[Exercise goal] Copy out the whole listing exactly as written, leaving the pictures behind.

(Source material)

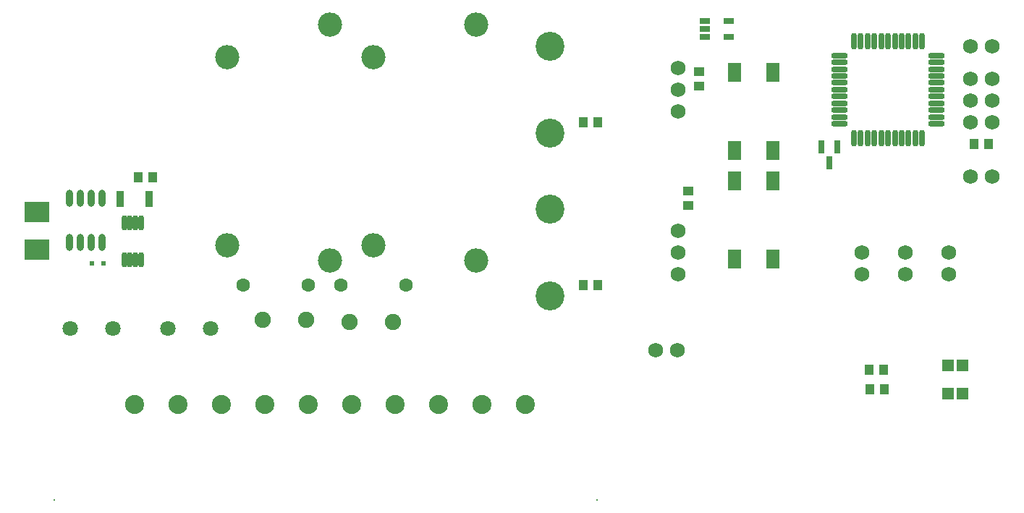
<source format=gts>
G04 Layer_Color=8388736*
%FSLAX24Y24*%
%MOIN*%
G70*
G01*
G75*
%ADD51R,0.0237X0.0237*%
%ADD52R,0.0316X0.0631*%
%ADD53O,0.0316X0.0789*%
%ADD54R,0.0454X0.0395*%
%ADD55R,0.0395X0.0454*%
%ADD56R,0.0631X0.0907*%
%ADD57R,0.0513X0.0316*%
%ADD58O,0.0297X0.0769*%
%ADD59O,0.0769X0.0297*%
%ADD60O,0.0257X0.0710*%
%ADD61R,0.1160X0.0930*%
%ADD62R,0.0336X0.0769*%
%ADD63R,0.0572X0.0552*%
%ADD64C,0.0080*%
%ADD65C,0.1117*%
%ADD66C,0.0631*%
%ADD67C,0.0680*%
%ADD68C,0.0749*%
%ADD69C,0.0879*%
%ADD70C,0.1330*%
%ADD71C,0.0710*%
D51*
X4576Y13013D02*
D03*
X4024D02*
D03*
D52*
X38000Y17626D02*
D03*
X37626Y18374D02*
D03*
X38374D02*
D03*
D53*
X3000Y13953D02*
D03*
X3500D02*
D03*
X4000D02*
D03*
X4500D02*
D03*
X3000Y16000D02*
D03*
X3500D02*
D03*
X4000D02*
D03*
X4500D02*
D03*
D54*
X31500Y15665D02*
D03*
Y16335D02*
D03*
X32000Y21165D02*
D03*
Y21835D02*
D03*
D55*
X45335Y18500D02*
D03*
X44665D02*
D03*
X6835Y16965D02*
D03*
X6165D02*
D03*
X26665Y12000D02*
D03*
X27335D02*
D03*
X26665Y19500D02*
D03*
X27335D02*
D03*
X39831Y8100D02*
D03*
X40500D02*
D03*
X39865Y7200D02*
D03*
X40535D02*
D03*
D56*
X35382Y16791D02*
D03*
X33618D02*
D03*
Y13209D02*
D03*
X35382D02*
D03*
X33618Y18209D02*
D03*
X35382D02*
D03*
Y21791D02*
D03*
X33618D02*
D03*
D57*
X33351Y23426D02*
D03*
Y24174D02*
D03*
X32249D02*
D03*
Y23800D02*
D03*
Y23426D02*
D03*
D58*
X39125Y18776D02*
D03*
X39440D02*
D03*
X39755D02*
D03*
X40070D02*
D03*
X40385D02*
D03*
X40700D02*
D03*
X41015D02*
D03*
X41330D02*
D03*
X41645D02*
D03*
X41960D02*
D03*
X42275D02*
D03*
Y23224D02*
D03*
X41960D02*
D03*
X41645D02*
D03*
X41330D02*
D03*
X41015D02*
D03*
X40700D02*
D03*
X40385D02*
D03*
X40070D02*
D03*
X39755D02*
D03*
X39440D02*
D03*
X39125D02*
D03*
D59*
X42924Y19425D02*
D03*
Y19740D02*
D03*
Y20055D02*
D03*
Y20370D02*
D03*
Y20685D02*
D03*
Y21000D02*
D03*
Y21315D02*
D03*
Y21630D02*
D03*
Y21945D02*
D03*
Y22260D02*
D03*
Y22575D02*
D03*
X38476D02*
D03*
Y22260D02*
D03*
Y21945D02*
D03*
Y21630D02*
D03*
Y21315D02*
D03*
Y21000D02*
D03*
Y20685D02*
D03*
Y20370D02*
D03*
Y20055D02*
D03*
Y19740D02*
D03*
Y19425D02*
D03*
D60*
X5516Y13166D02*
D03*
X5772D02*
D03*
X6028D02*
D03*
X6284D02*
D03*
X5516Y14859D02*
D03*
X5772D02*
D03*
X6028D02*
D03*
X6284D02*
D03*
D61*
X1500Y13630D02*
D03*
Y15370D02*
D03*
D62*
X6679Y15965D02*
D03*
X5321D02*
D03*
D63*
X43456Y7000D02*
D03*
X44144D02*
D03*
X43456Y8300D02*
D03*
X44144D02*
D03*
D64*
X27300Y2100D02*
D03*
X2300D02*
D03*
D65*
X17000Y13839D02*
D03*
Y22500D02*
D03*
X21724Y13130D02*
D03*
Y23996D02*
D03*
X15000Y24000D02*
D03*
Y13134D02*
D03*
X10276Y22504D02*
D03*
Y13843D02*
D03*
D66*
X13996Y12000D02*
D03*
X11004D02*
D03*
X15504D02*
D03*
X18496D02*
D03*
D67*
X31000Y9000D02*
D03*
X30000D02*
D03*
X45500Y21500D02*
D03*
Y20500D02*
D03*
Y19500D02*
D03*
X44500Y21500D02*
D03*
Y20500D02*
D03*
Y19500D02*
D03*
X45500Y17000D02*
D03*
X44500D02*
D03*
X45500Y23000D02*
D03*
X44500D02*
D03*
X31043Y22000D02*
D03*
Y20000D02*
D03*
Y21000D02*
D03*
Y14500D02*
D03*
Y12500D02*
D03*
Y13500D02*
D03*
X43500Y12500D02*
D03*
Y13500D02*
D03*
X41500Y12500D02*
D03*
Y13500D02*
D03*
X39500Y12500D02*
D03*
Y13500D02*
D03*
D68*
X11900Y10400D02*
D03*
X13888D02*
D03*
X15900Y10300D02*
D03*
X17888D02*
D03*
D69*
X6000Y6500D02*
D03*
X8000D02*
D03*
X10000D02*
D03*
X12000D02*
D03*
X14000D02*
D03*
X16000D02*
D03*
X18000D02*
D03*
X20000D02*
D03*
X22000D02*
D03*
X24000D02*
D03*
D70*
X25143Y23000D02*
D03*
Y19000D02*
D03*
Y15500D02*
D03*
Y11500D02*
D03*
D71*
X7516Y10000D02*
D03*
X9484D02*
D03*
X3016D02*
D03*
X4984D02*
D03*
M02*

</source>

(End Source material)

[Task output]
<source format=gts>
G04 Layer_Color=8388736*
%FSLAX24Y24*%
%MOIN*%
G70*
G01*
G75*
%ADD51R,0.0237X0.0237*%
%ADD52R,0.0316X0.0631*%
%ADD53O,0.0316X0.0789*%
%ADD54R,0.0454X0.0395*%
%ADD55R,0.0395X0.0454*%
%ADD56R,0.0631X0.0907*%
%ADD57R,0.0513X0.0316*%
%ADD58O,0.0297X0.0769*%
%ADD59O,0.0769X0.0297*%
%ADD60O,0.0257X0.0710*%
%ADD61R,0.1160X0.0930*%
%ADD62R,0.0336X0.0769*%
%ADD63R,0.0572X0.0552*%
%ADD64C,0.0080*%
%ADD65C,0.1117*%
%ADD66C,0.0631*%
%ADD67C,0.0680*%
%ADD68C,0.0749*%
%ADD69C,0.0879*%
%ADD70C,0.1330*%
%ADD71C,0.0710*%
D51*
X4576Y13013D02*
D03*
X4024D02*
D03*
D52*
X38000Y17626D02*
D03*
X37626Y18374D02*
D03*
X38374D02*
D03*
D53*
X3000Y13953D02*
D03*
X3500D02*
D03*
X4000D02*
D03*
X4500D02*
D03*
X3000Y16000D02*
D03*
X3500D02*
D03*
X4000D02*
D03*
X4500D02*
D03*
D54*
X31500Y15665D02*
D03*
Y16335D02*
D03*
X32000Y21165D02*
D03*
Y21835D02*
D03*
D55*
X45335Y18500D02*
D03*
X44665D02*
D03*
X6835Y16965D02*
D03*
X6165D02*
D03*
X26665Y12000D02*
D03*
X27335D02*
D03*
X26665Y19500D02*
D03*
X27335D02*
D03*
X39831Y8100D02*
D03*
X40500D02*
D03*
X39865Y7200D02*
D03*
X40535D02*
D03*
D56*
X35382Y16791D02*
D03*
X33618D02*
D03*
Y13209D02*
D03*
X35382D02*
D03*
X33618Y18209D02*
D03*
X35382D02*
D03*
Y21791D02*
D03*
X33618D02*
D03*
D57*
X33351Y23426D02*
D03*
Y24174D02*
D03*
X32249D02*
D03*
Y23800D02*
D03*
Y23426D02*
D03*
D58*
X39125Y18776D02*
D03*
X39440D02*
D03*
X39755D02*
D03*
X40070D02*
D03*
X40385D02*
D03*
X40700D02*
D03*
X41015D02*
D03*
X41330D02*
D03*
X41645D02*
D03*
X41960D02*
D03*
X42275D02*
D03*
Y23224D02*
D03*
X41960D02*
D03*
X41645D02*
D03*
X41330D02*
D03*
X41015D02*
D03*
X40700D02*
D03*
X40385D02*
D03*
X40070D02*
D03*
X39755D02*
D03*
X39440D02*
D03*
X39125D02*
D03*
D59*
X42924Y19425D02*
D03*
Y19740D02*
D03*
Y20055D02*
D03*
Y20370D02*
D03*
Y20685D02*
D03*
Y21000D02*
D03*
Y21315D02*
D03*
Y21630D02*
D03*
Y21945D02*
D03*
Y22260D02*
D03*
Y22575D02*
D03*
X38476D02*
D03*
Y22260D02*
D03*
Y21945D02*
D03*
Y21630D02*
D03*
Y21315D02*
D03*
Y21000D02*
D03*
Y20685D02*
D03*
Y20370D02*
D03*
Y20055D02*
D03*
Y19740D02*
D03*
Y19425D02*
D03*
D60*
X5516Y13166D02*
D03*
X5772D02*
D03*
X6028D02*
D03*
X6284D02*
D03*
X5516Y14859D02*
D03*
X5772D02*
D03*
X6028D02*
D03*
X6284D02*
D03*
D61*
X1500Y13630D02*
D03*
Y15370D02*
D03*
D62*
X6679Y15965D02*
D03*
X5321D02*
D03*
D63*
X43456Y7000D02*
D03*
X44144D02*
D03*
X43456Y8300D02*
D03*
X44144D02*
D03*
D64*
X27300Y2100D02*
D03*
X2300D02*
D03*
D65*
X17000Y13839D02*
D03*
Y22500D02*
D03*
X21724Y13130D02*
D03*
Y23996D02*
D03*
X15000Y24000D02*
D03*
Y13134D02*
D03*
X10276Y22504D02*
D03*
Y13843D02*
D03*
D66*
X13996Y12000D02*
D03*
X11004D02*
D03*
X15504D02*
D03*
X18496D02*
D03*
D67*
X31000Y9000D02*
D03*
X30000D02*
D03*
X45500Y21500D02*
D03*
Y20500D02*
D03*
Y19500D02*
D03*
X44500Y21500D02*
D03*
Y20500D02*
D03*
Y19500D02*
D03*
X45500Y17000D02*
D03*
X44500D02*
D03*
X45500Y23000D02*
D03*
X44500D02*
D03*
X31043Y22000D02*
D03*
Y20000D02*
D03*
Y21000D02*
D03*
Y14500D02*
D03*
Y12500D02*
D03*
Y13500D02*
D03*
X43500Y12500D02*
D03*
Y13500D02*
D03*
X41500Y12500D02*
D03*
Y13500D02*
D03*
X39500Y12500D02*
D03*
Y13500D02*
D03*
D68*
X11900Y10400D02*
D03*
X13888D02*
D03*
X15900Y10300D02*
D03*
X17888D02*
D03*
D69*
X6000Y6500D02*
D03*
X8000D02*
D03*
X10000D02*
D03*
X12000D02*
D03*
X14000D02*
D03*
X16000D02*
D03*
X18000D02*
D03*
X20000D02*
D03*
X22000D02*
D03*
X24000D02*
D03*
D70*
X25143Y23000D02*
D03*
Y19000D02*
D03*
Y15500D02*
D03*
Y11500D02*
D03*
D71*
X7516Y10000D02*
D03*
X9484D02*
D03*
X3016D02*
D03*
X4984D02*
D03*
M02*

</source>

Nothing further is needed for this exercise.